Se han fijado, teóricamente porque la cita anterior fue aplazada, nuevas fechas, 14 y 15 de mayo, para el encuentro entre Xi Jinping y Donald Trump en el que proyectan definir un nuevo marco de acuerdos y desacuerdos entre China y Estados Unidos. Inevitablemente, la reunión tendrá como telón de fondo el conflicto de Irán, el bloqueo del Estrecho de Ormuz, las dificultades de acceso de China y Asia-Pacífico al crudo de Medio Oriente.

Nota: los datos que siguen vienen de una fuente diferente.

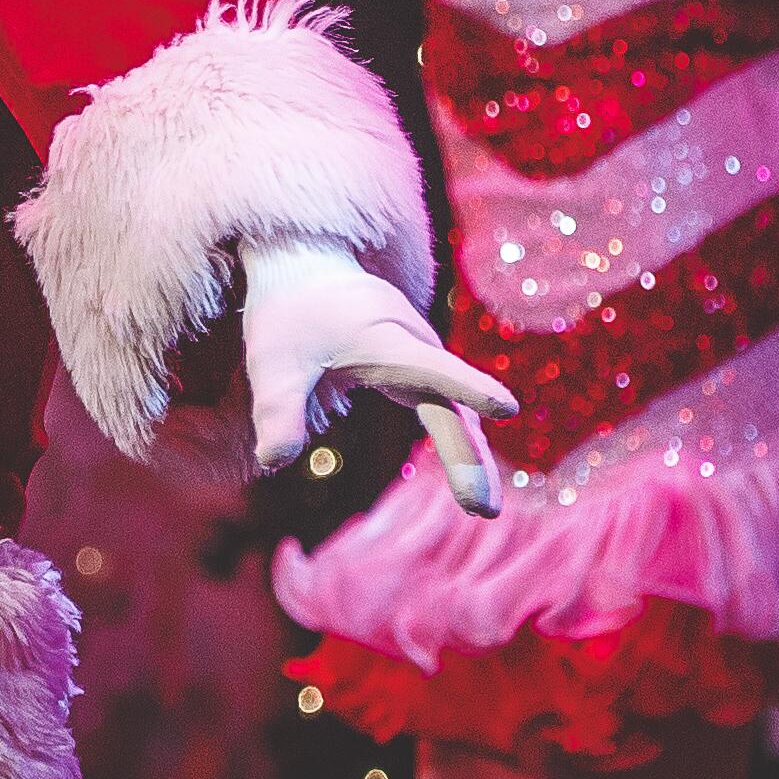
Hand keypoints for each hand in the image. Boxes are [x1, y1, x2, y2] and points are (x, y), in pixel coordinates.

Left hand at [237, 236, 514, 518]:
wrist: (307, 268)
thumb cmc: (289, 312)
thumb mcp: (271, 361)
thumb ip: (277, 409)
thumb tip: (273, 461)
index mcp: (383, 339)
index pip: (430, 368)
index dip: (466, 388)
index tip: (506, 407)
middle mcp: (413, 346)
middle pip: (449, 405)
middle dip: (467, 456)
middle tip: (483, 510)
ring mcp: (421, 358)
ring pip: (454, 410)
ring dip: (470, 457)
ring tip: (482, 509)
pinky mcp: (417, 370)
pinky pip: (446, 408)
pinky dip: (459, 443)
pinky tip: (471, 481)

Para aumentar la presión sobre el presidente norteamericano y la eventual negociación, el gobierno de Pekín acaba de anunciar que se niega a acatar las sanciones estadounidenses contra sus compras de petróleo iraní, reivindicando su libertad comercial. Este anuncio tiene que ver con la presión que Washington está ejerciendo sobre refinerías independientes, especialmente en la provincia de Shandong, acusadas de importar crudo a bajo costo procedente de Irán.

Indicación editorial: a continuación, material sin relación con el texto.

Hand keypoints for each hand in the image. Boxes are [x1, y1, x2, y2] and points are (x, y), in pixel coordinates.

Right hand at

Estos actores, conocidos como “teapots” (“teteras”), son pequeñas refinerías independientes y desempeñan un papel clave en China: absorben petróleo sancionado pero barato, abasteciendo una parte importante del mercado interno chino y permitiendo al mismo tiempo que Teherán siga generando miles de millones de dólares en ingresos.

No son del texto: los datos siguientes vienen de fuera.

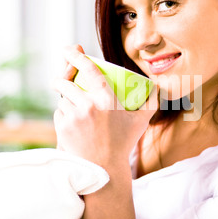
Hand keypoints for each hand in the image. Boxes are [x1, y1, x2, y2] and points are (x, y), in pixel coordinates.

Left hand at [53, 46, 156, 168]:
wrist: (104, 169)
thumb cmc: (123, 143)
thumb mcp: (141, 121)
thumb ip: (152, 102)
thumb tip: (159, 86)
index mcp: (107, 99)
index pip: (89, 70)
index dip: (77, 56)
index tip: (69, 49)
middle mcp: (88, 105)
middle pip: (65, 83)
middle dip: (60, 79)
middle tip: (61, 80)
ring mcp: (74, 117)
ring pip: (62, 100)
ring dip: (64, 100)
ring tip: (73, 107)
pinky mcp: (63, 127)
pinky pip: (58, 113)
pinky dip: (62, 115)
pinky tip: (71, 122)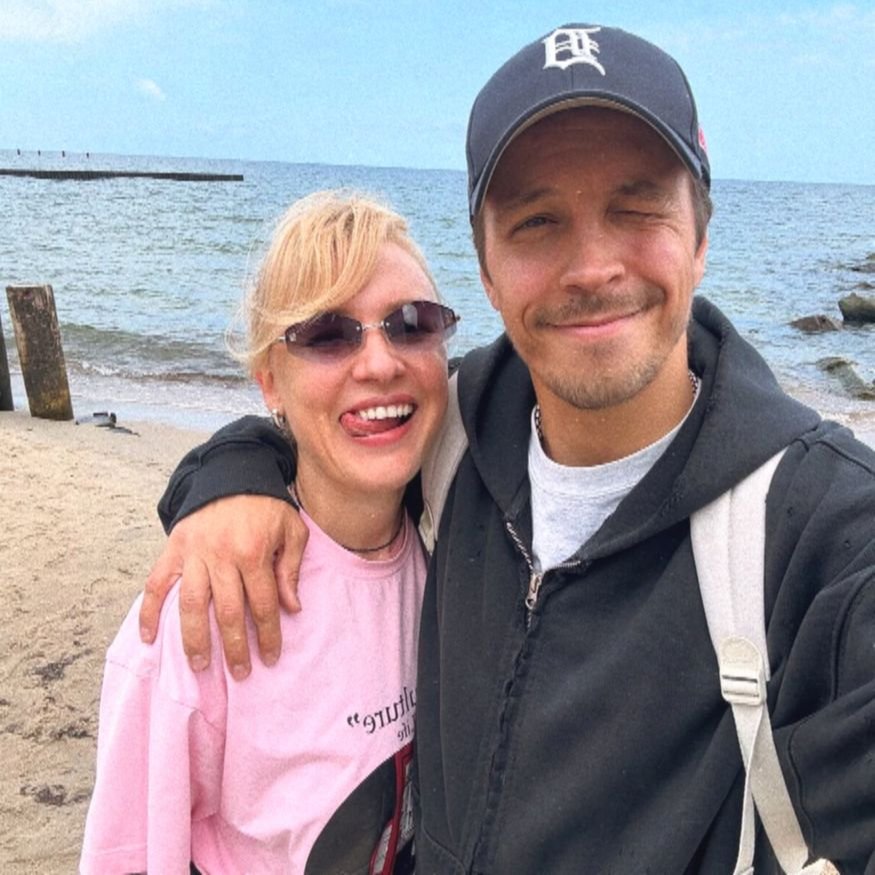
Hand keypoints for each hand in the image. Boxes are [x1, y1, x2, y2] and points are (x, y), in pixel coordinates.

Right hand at [139, 494, 307, 677]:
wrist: (232, 473)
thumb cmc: (266, 505)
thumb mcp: (292, 529)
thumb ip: (290, 569)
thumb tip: (291, 608)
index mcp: (252, 552)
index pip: (262, 604)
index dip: (268, 634)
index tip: (270, 657)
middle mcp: (221, 556)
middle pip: (228, 612)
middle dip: (234, 647)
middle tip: (240, 674)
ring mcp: (194, 554)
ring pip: (192, 604)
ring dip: (194, 639)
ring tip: (200, 665)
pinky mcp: (174, 549)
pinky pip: (157, 583)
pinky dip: (149, 611)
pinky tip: (148, 638)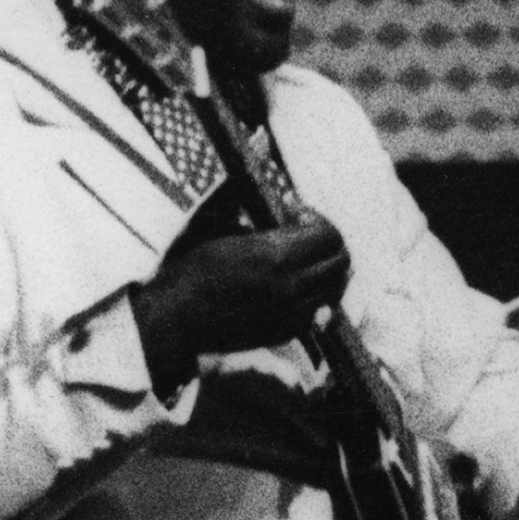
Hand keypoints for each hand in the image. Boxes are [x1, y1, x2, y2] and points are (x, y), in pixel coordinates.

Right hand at [132, 216, 350, 383]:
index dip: (316, 219)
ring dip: (324, 269)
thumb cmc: (192, 271)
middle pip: (341, 261)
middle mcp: (293, 287)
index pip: (329, 235)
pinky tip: (289, 284)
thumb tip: (275, 187)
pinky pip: (318, 310)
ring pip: (335, 288)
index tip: (294, 213)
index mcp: (277, 257)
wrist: (177, 318)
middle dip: (327, 243)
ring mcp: (293, 314)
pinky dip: (313, 294)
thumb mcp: (223, 229)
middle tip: (304, 235)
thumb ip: (260, 218)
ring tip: (300, 260)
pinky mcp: (287, 332)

Sin embargo, expertos cercanos a Donald Trump afirman que en el gobierno chino existen opiniones divididas entre los funcionarios gubernamentales sobre cómo manejar las múltiples complicaciones desatadas por el conflicto y la posibilidad de que el estrecho de Ormuz, por donde China importa aproximadamente un tercio de su petróleo y gas, permanezca cerrado cuando Trump llegue a la capital china.
Desde Washington se espera llegar a algún acuerdo con China para elaborar un plan que avance en la apertura de Ormuz y presione a Teherán para un acuerdo sobre su plan nuclear.
Este es el escenario que otorga a China un protagonismo cada vez mayor en la esfera internacional y en las economías de Asi Pacífico. Pekín ha anunciado que tras el encuentro con Trump, Xi se entrevistará con Putín.